Ricciardetto – Coniugava l’esprit de géométrie con l’esprit de finesse

Ricciardetto, pseudonimo dello scrittore e giornalista Augusto Guerriero

Oggi non abbiamo ipocritamente deciso di batterci il petto e di prendere a leggere “L’Osservatore Romano”. Avremmo preferito richiamare il puntuale articolo di Carlo Nordio che ritrae la figura di Ricciardetto sulle pagine del Messaggero, ma il quotidiano romano non lo presenta al pubblico se non in versione cartacea. Per rispetto editoriale ci rivolgiamo, quindi, al Quotidiano della Santa Sede, che dell’articolo coglie solo la parte relativa alla “religiosità” di un giornalista e scrittore che si professava convintamente laico e che si adirava con certi lettori più critici ed estremi in fatto di religione, rimproverando loro che per definirsi “atei” occorre aver studiato molto, cercando e ricercando. Questo era il suo cruccio maggiore e lo esprime nel saggio “Quaesivi et non inveni”, ho cercato e non ho trovato. Già dalla copertina del libro, edito da Mondadori, apprendiamo del suo dibattito interiore: «Che cosa sarà di me? Ho il diritto di essere ateo senza aver dedicato una parte della mia vita allo studio del problema supremo?». È un’opera ormai irreperibile, scritta da «un uomo di cultura sovrana e di stile inconfondibile», rammenta Carlo Nordio nel suo articolo. Un laico in continua ricerca della fede, che forse trovò, dicunt, sul punto di morte. «Non sono un credente perché non credo nel dogma cristologico e in altri dogmi. Ma sono cristiano perché sono nato e vissuto in questa civiltà cristiana, e so quanta parte della mia formazione, direi di me stesso, debba a questa civiltà di cui sono figlio, e che, ahimè! volge al tramonto. Per capire che cosa sia stato Gesù per l’umanità, basta pensare che cosa saremmo noi se Egli non fosse esistito, la figura più sublime che sia apparsa nella storia di tutti i tempi e di tutti i popoli».

*RECORD RACCOLTI*
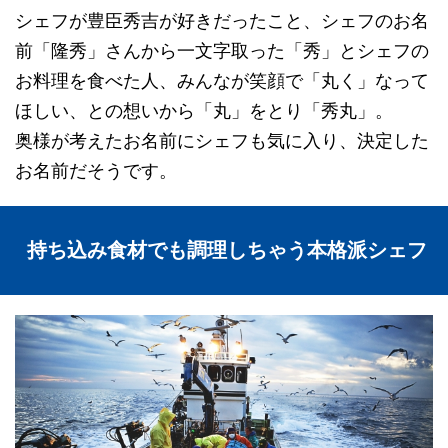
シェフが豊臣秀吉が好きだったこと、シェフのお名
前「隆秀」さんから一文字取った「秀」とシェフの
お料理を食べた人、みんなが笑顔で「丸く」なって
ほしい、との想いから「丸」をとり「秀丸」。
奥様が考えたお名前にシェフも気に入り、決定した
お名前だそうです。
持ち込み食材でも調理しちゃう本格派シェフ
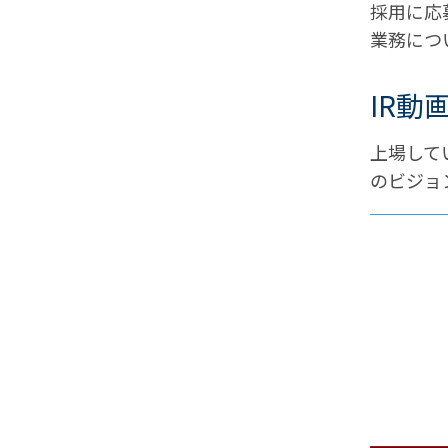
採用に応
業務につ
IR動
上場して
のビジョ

*DA SVOLGERE*
1 > Elenca tutte le persone nominate nel testo su Ricciardetto.
2 > Secondo il testo su Ricciardetto, quale casa editrice ha pubblicato il saggio "Quaesivi et non inveni"?

*SOLUZIONI*
1 > Augusto Guerriero (Ricciardetto), Carlo Nordio, Gesù

2 > Mondadori